(Dataset entries)
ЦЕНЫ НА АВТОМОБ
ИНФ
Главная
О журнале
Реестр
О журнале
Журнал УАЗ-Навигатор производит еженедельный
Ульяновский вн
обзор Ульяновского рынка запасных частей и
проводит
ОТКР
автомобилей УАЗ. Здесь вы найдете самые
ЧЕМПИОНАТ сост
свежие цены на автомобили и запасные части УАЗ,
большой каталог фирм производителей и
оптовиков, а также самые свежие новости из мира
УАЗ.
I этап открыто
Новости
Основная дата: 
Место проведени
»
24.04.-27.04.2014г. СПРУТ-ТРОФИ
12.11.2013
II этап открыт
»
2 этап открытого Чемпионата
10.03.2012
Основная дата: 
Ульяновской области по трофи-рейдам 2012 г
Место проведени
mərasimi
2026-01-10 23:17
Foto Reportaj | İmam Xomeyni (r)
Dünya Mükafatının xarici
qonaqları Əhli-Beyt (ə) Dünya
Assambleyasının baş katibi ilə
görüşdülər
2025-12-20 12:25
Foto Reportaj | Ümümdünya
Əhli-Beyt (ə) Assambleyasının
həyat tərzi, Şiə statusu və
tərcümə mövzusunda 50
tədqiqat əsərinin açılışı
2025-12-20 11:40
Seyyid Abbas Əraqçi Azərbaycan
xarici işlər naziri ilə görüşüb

What you have to do = Please copy each line of the records above in which the word "Beyt" can be found.

Written response =
qonaqları Əhli-Beyt (ə) Dünya
Əhli-Beyt (ə) Assambleyasının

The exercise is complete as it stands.